=== People photos with keypoints ===

____________

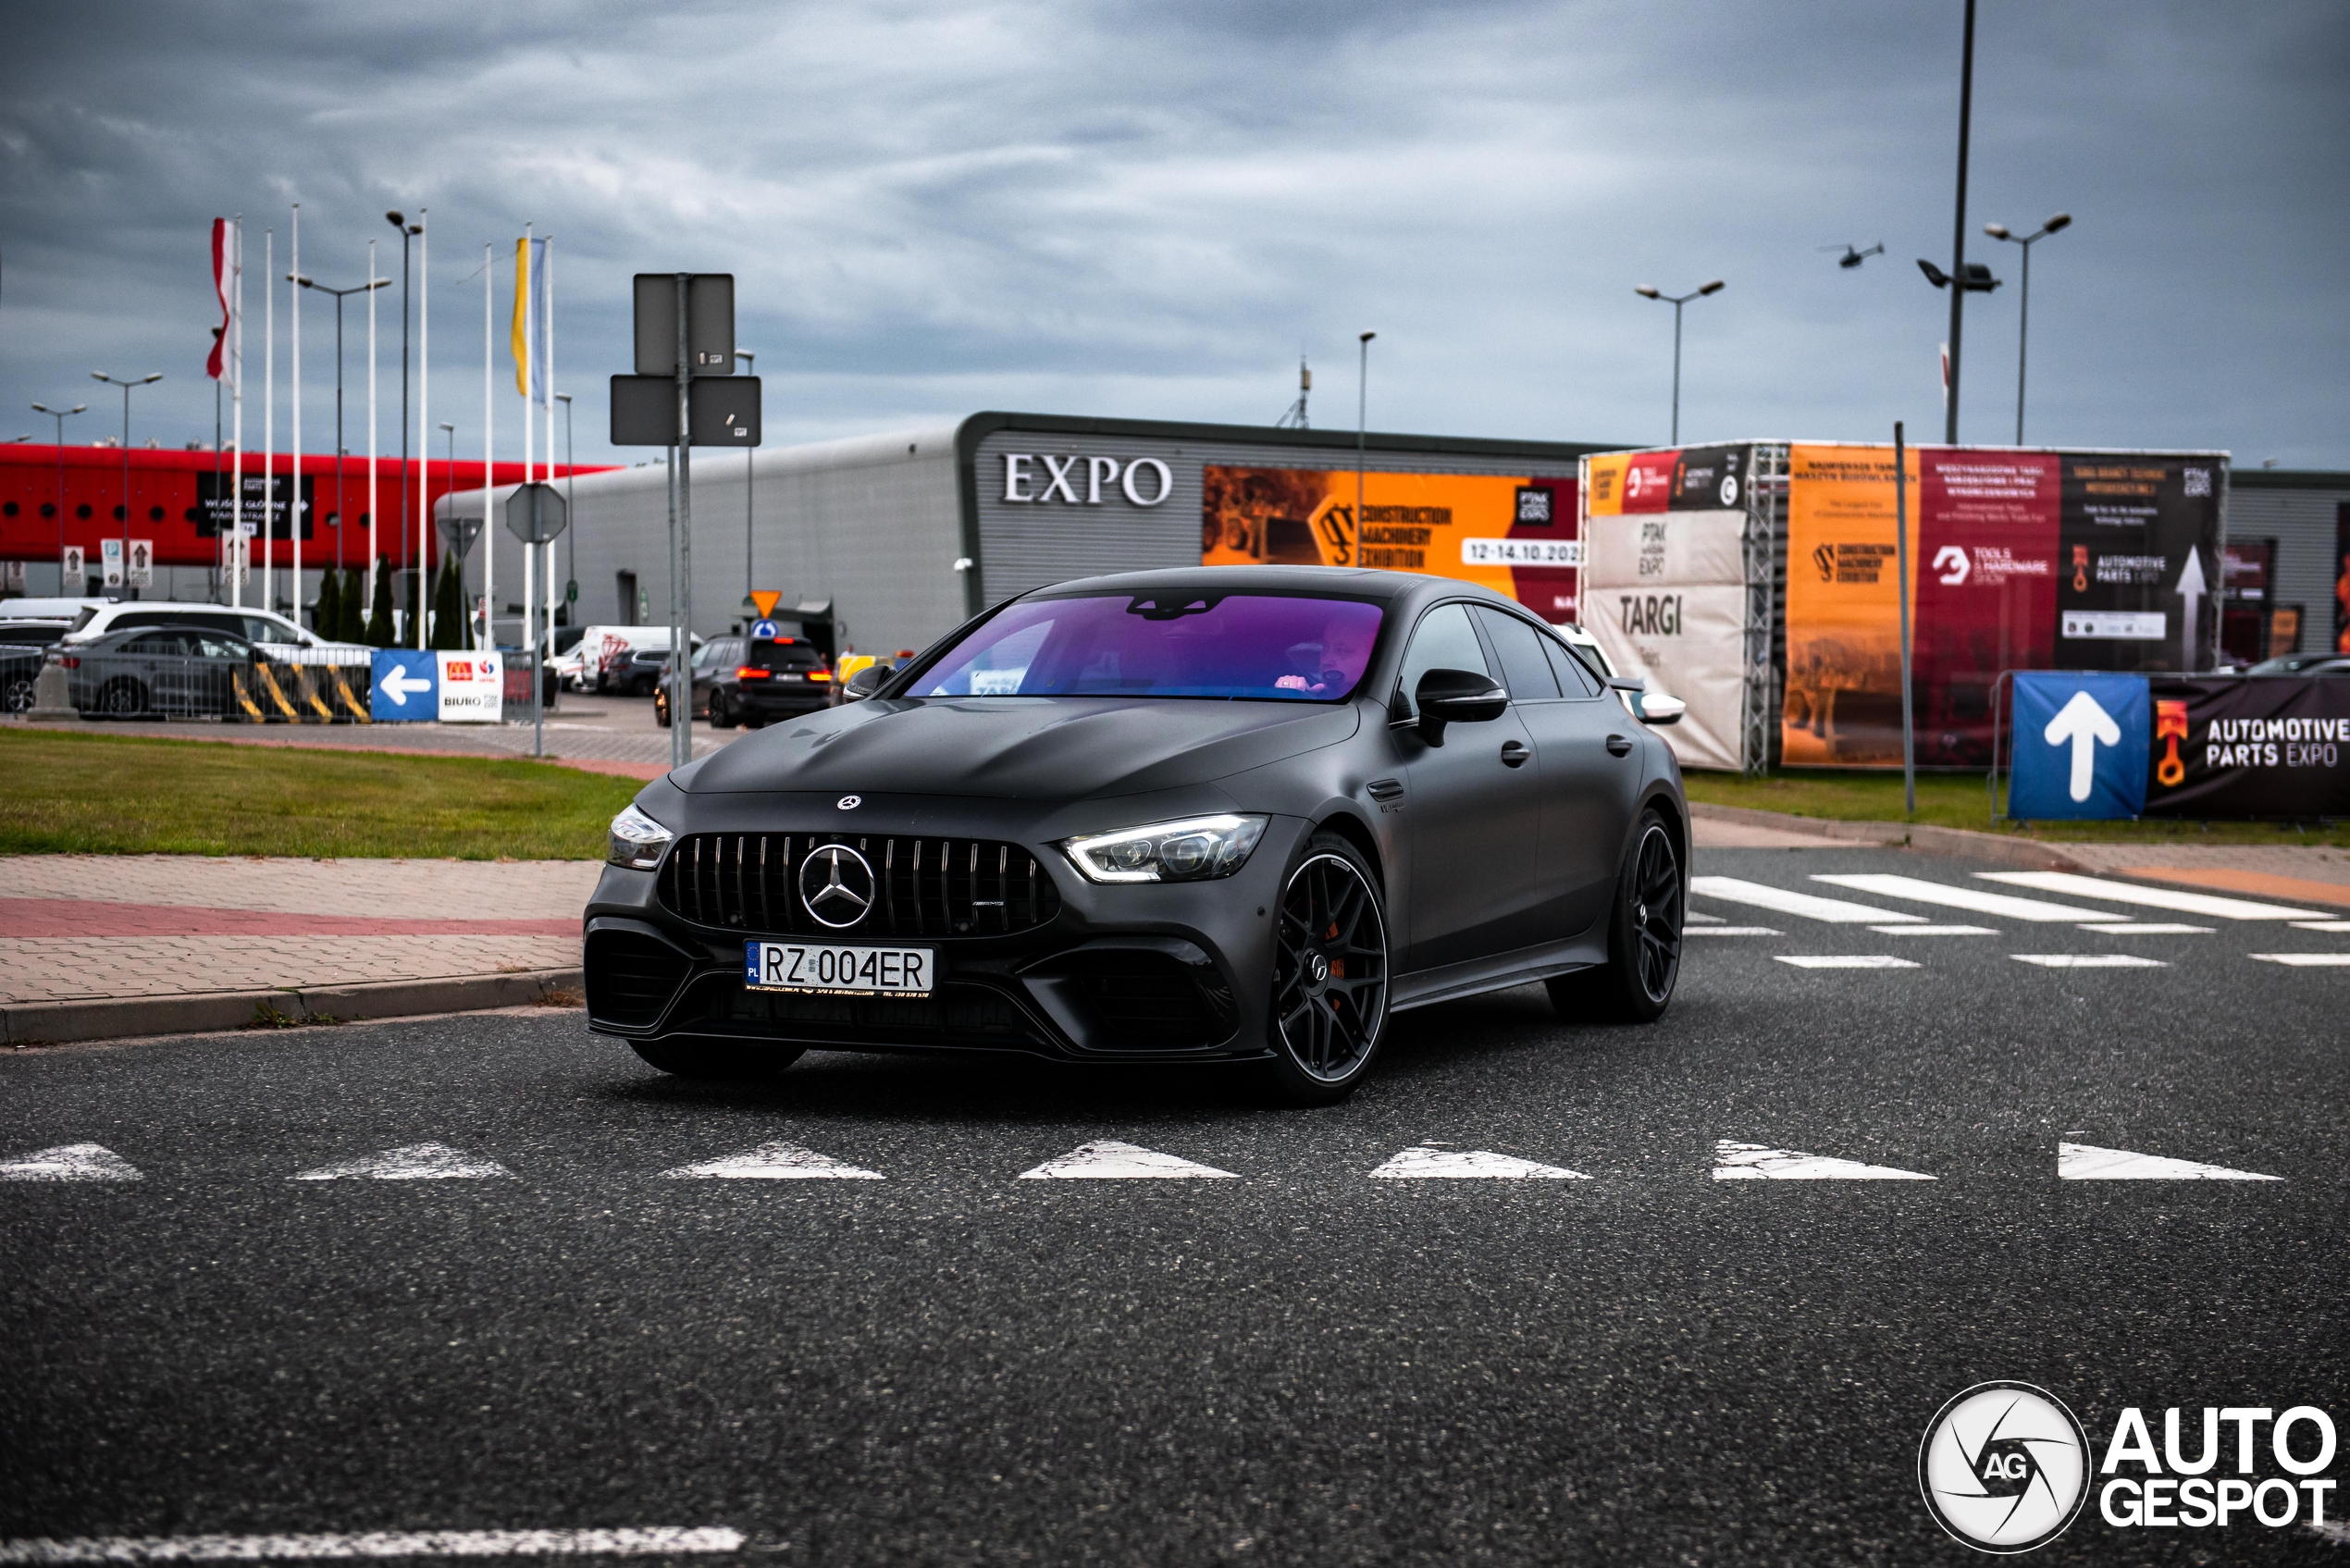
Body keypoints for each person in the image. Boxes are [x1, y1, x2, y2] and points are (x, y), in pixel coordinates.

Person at [1274, 613, 1375, 697]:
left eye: (1342, 650)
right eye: (1325, 648)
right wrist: (1291, 695)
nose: (1325, 661)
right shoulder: (1312, 695)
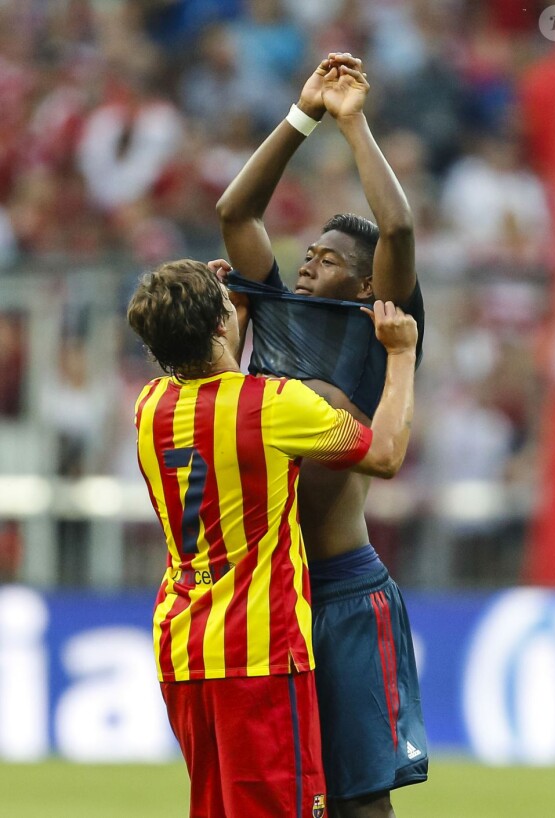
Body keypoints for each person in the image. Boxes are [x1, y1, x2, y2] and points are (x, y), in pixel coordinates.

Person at [126, 258, 418, 818]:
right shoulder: (273, 404)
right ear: (216, 326)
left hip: (184, 650)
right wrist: (402, 354)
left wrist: (220, 307)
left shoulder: (149, 407)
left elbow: (210, 382)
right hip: (258, 653)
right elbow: (383, 453)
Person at [216, 53, 427, 817]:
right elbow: (236, 214)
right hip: (272, 599)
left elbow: (397, 225)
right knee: (286, 802)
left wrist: (352, 121)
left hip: (340, 590)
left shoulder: (382, 329)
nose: (308, 265)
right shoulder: (270, 315)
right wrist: (301, 115)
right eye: (307, 255)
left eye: (331, 260)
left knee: (358, 804)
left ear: (367, 283)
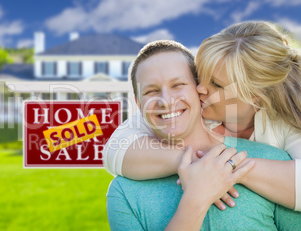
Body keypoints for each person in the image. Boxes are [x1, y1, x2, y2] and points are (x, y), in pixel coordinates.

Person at [104, 21, 301, 210]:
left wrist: (226, 167)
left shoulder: (286, 122)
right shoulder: (194, 108)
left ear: (255, 97)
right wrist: (194, 162)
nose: (199, 88)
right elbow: (116, 150)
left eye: (216, 84)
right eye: (201, 76)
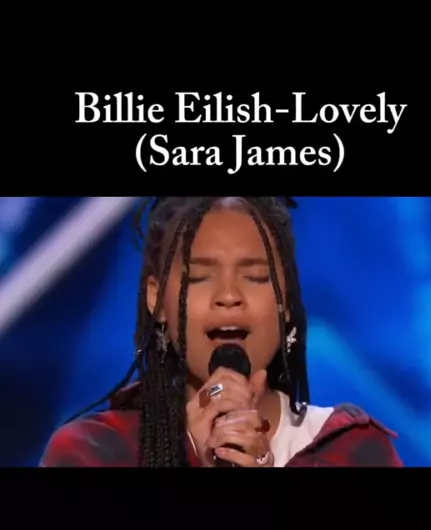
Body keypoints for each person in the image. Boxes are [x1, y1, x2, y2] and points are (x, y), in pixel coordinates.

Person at [39, 196, 403, 468]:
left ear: (287, 301)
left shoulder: (353, 450)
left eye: (255, 277)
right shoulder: (97, 452)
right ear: (157, 300)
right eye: (199, 277)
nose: (229, 296)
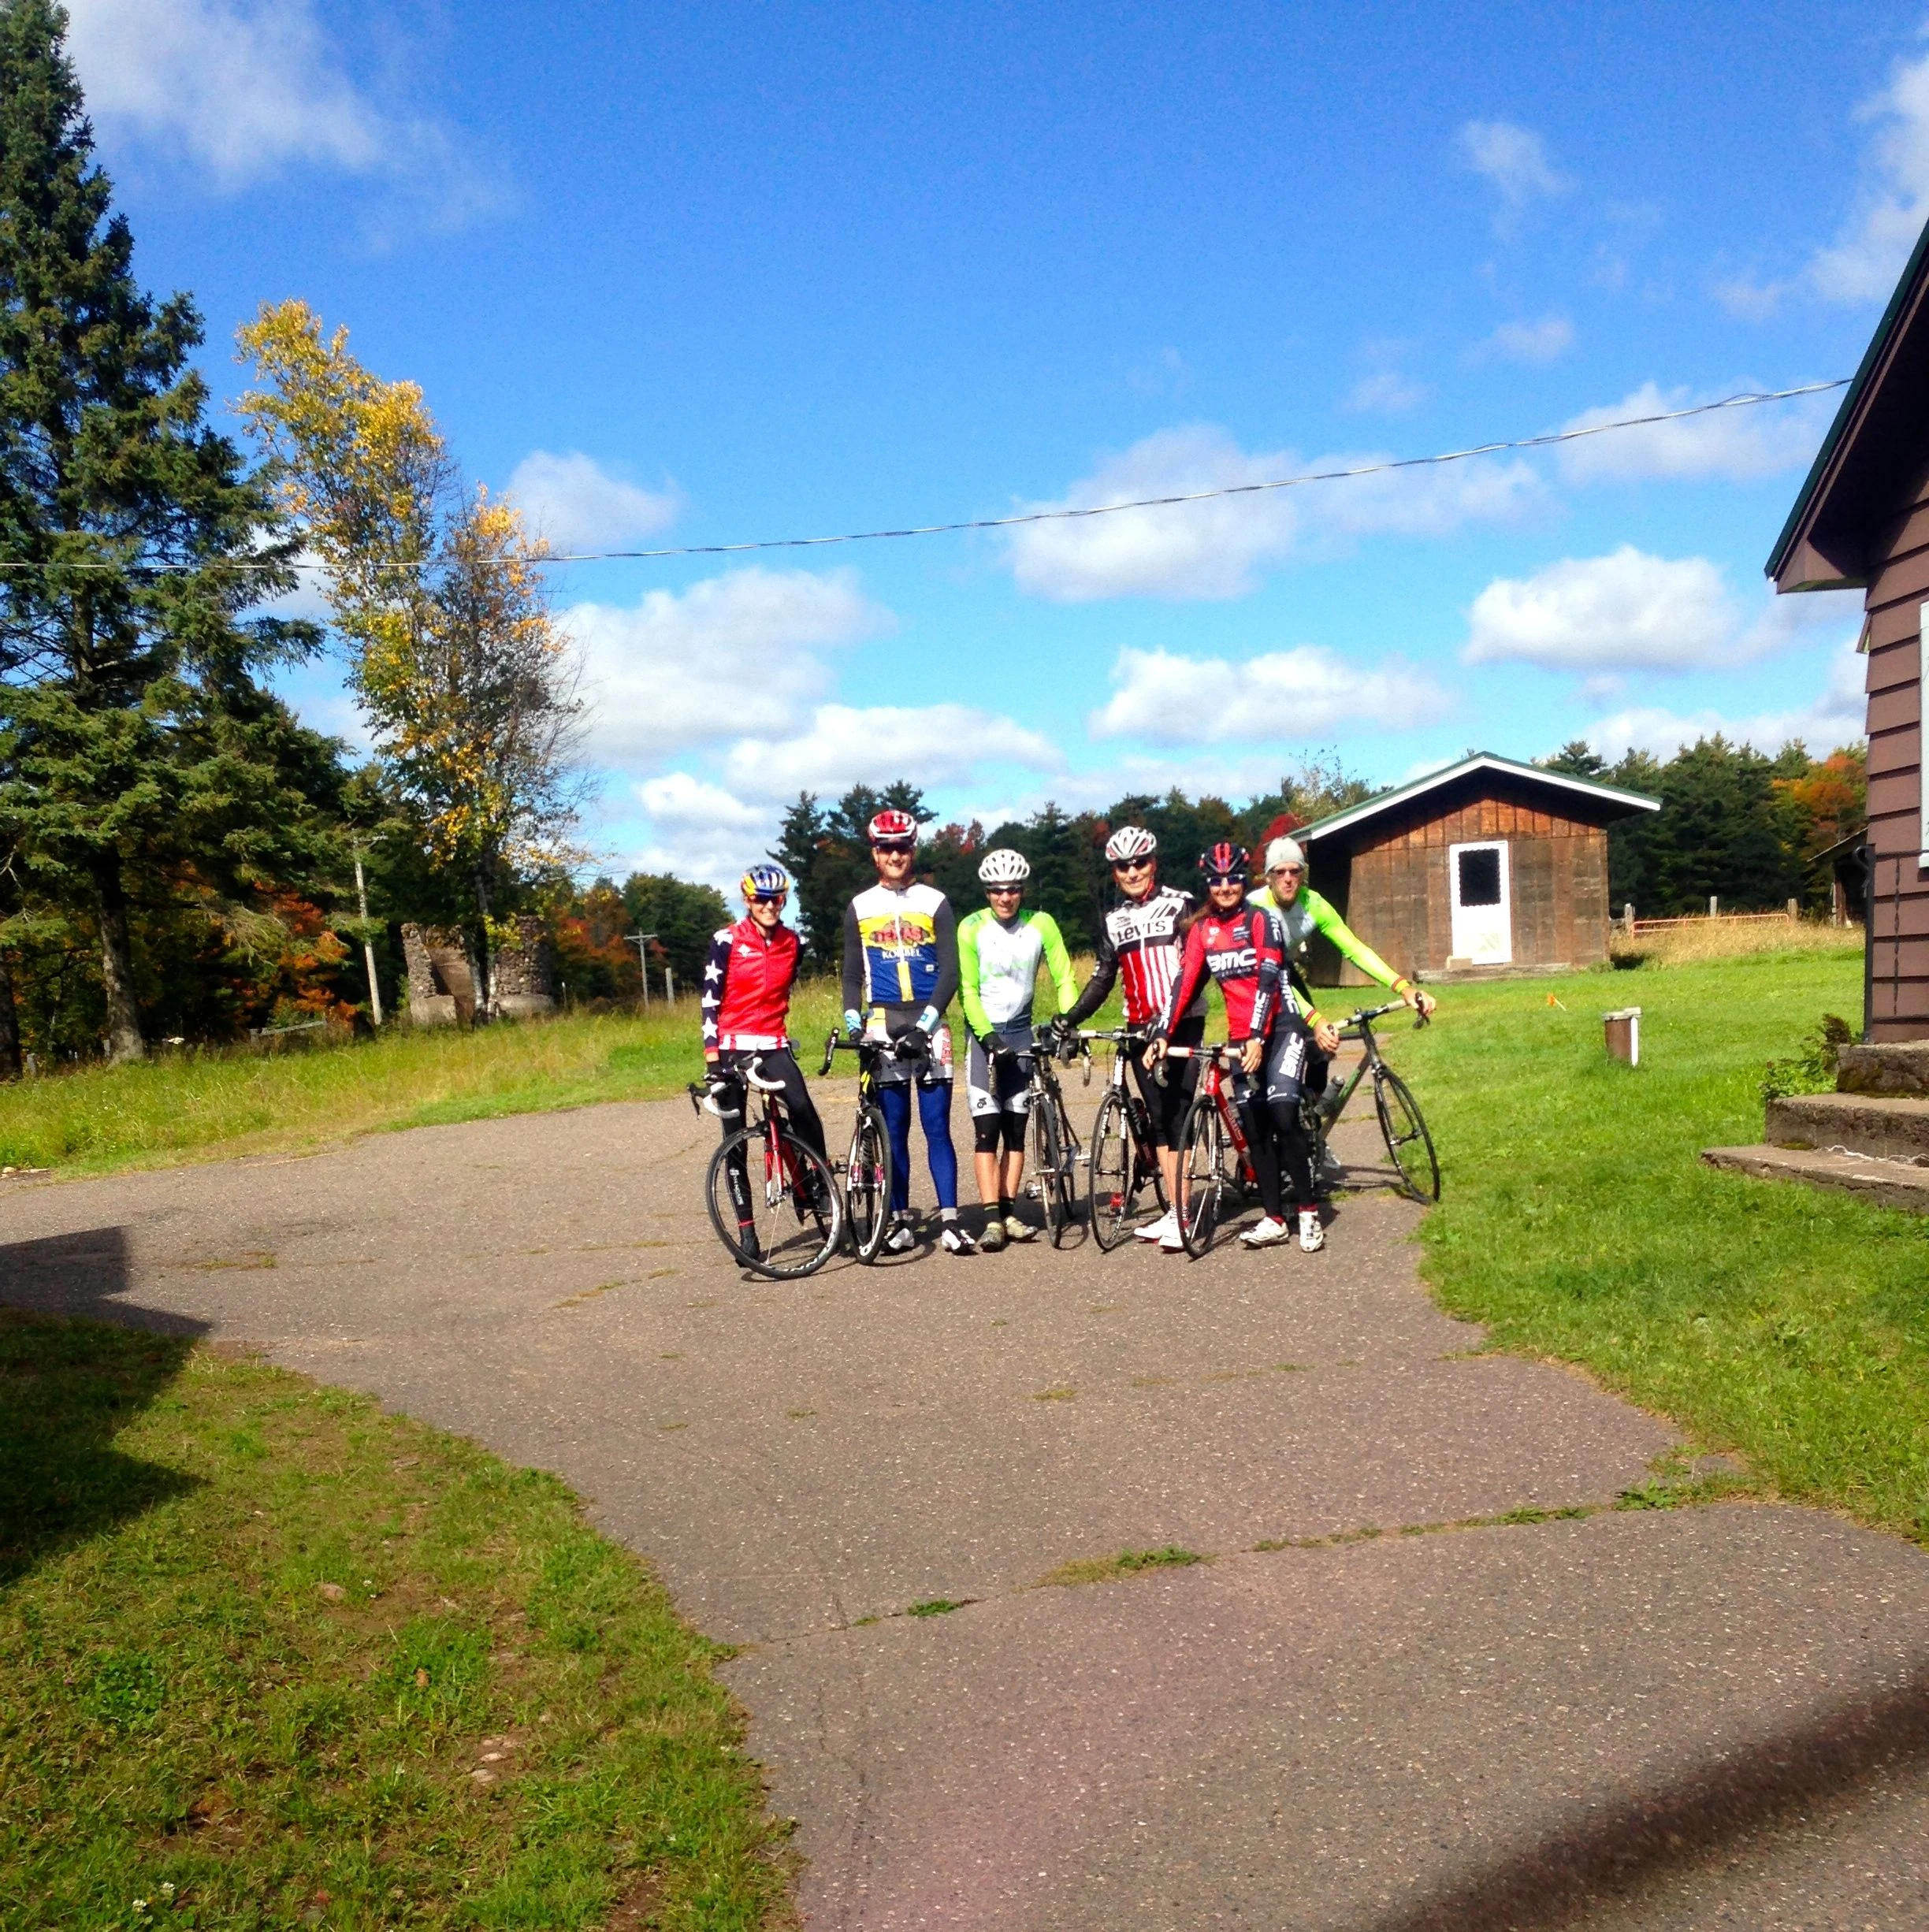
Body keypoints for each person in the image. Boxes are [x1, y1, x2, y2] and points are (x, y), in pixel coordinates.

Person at [1150, 841, 1323, 1253]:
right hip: (1241, 1035)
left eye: (1233, 880)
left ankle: (1308, 1212)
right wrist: (1162, 1033)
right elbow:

____________

=== Exercise directions ===
Could you reproduce every record above exactly, leaving out any pictures?

=== Solution ===
Body keypoints for each person in the image. Boxes are [x1, y1, x2, y2] and points are (x, y), in pixel coordinates.

Person at [1274, 613, 1375, 697]:
left eye: (1342, 650)
right eye: (1325, 648)
right wrist: (1291, 695)
nose: (1325, 661)
right shoulder: (1312, 695)
Body keypoints for each person in the image. Boxes are [x1, y1, x2, y2] and points are (x, y), in pixel coordinates.

Person at [126, 258, 418, 818]:
right shoulder: (273, 404)
right ear: (216, 326)
left hip: (184, 650)
right wrist: (402, 354)
left wrist: (220, 307)
left shoulder: (149, 407)
left elbow: (210, 382)
right hip: (258, 653)
right elbow: (383, 453)
Person at [216, 53, 427, 817]:
right elbow: (236, 214)
right hip: (272, 599)
left elbow: (397, 225)
right knee: (286, 802)
left wrist: (352, 121)
left hip: (340, 590)
left shoulder: (382, 329)
nose: (308, 265)
right shoulder: (270, 315)
right wrist: (301, 115)
right eye: (307, 255)
left eye: (331, 260)
left knee: (358, 804)
left ear: (367, 283)
Body keypoints for each person in the image. Boxes are [x1, y1, x2, y2] and points are (x, y), in pixel coordinates.

Person at [104, 21, 301, 210]:
left wrist: (226, 167)
left shoulder: (286, 122)
right shoulder: (194, 108)
left ear: (255, 97)
right wrist: (194, 162)
nose: (199, 88)
right elbow: (116, 150)
left eye: (216, 84)
right eye: (201, 76)
Body keypoints for each person in the image. Boxes are [x1, y1, x2, y2] and points are (x, y), in pixel coordinates.

Person at [39, 196, 403, 468]:
left ear: (287, 301)
left shoulder: (353, 450)
left eye: (255, 277)
right shoulder: (97, 452)
right ear: (157, 300)
right eye: (199, 277)
nose: (229, 296)
Body keypoints for each person in the image. Boxes are [x1, y1, x2, y2] and points are (x, y), in pixel coordinates.

Person at [1150, 841, 1323, 1253]:
right hip: (1241, 1035)
left eye: (1233, 880)
left ankle: (1308, 1212)
right wrist: (1162, 1033)
right elbow:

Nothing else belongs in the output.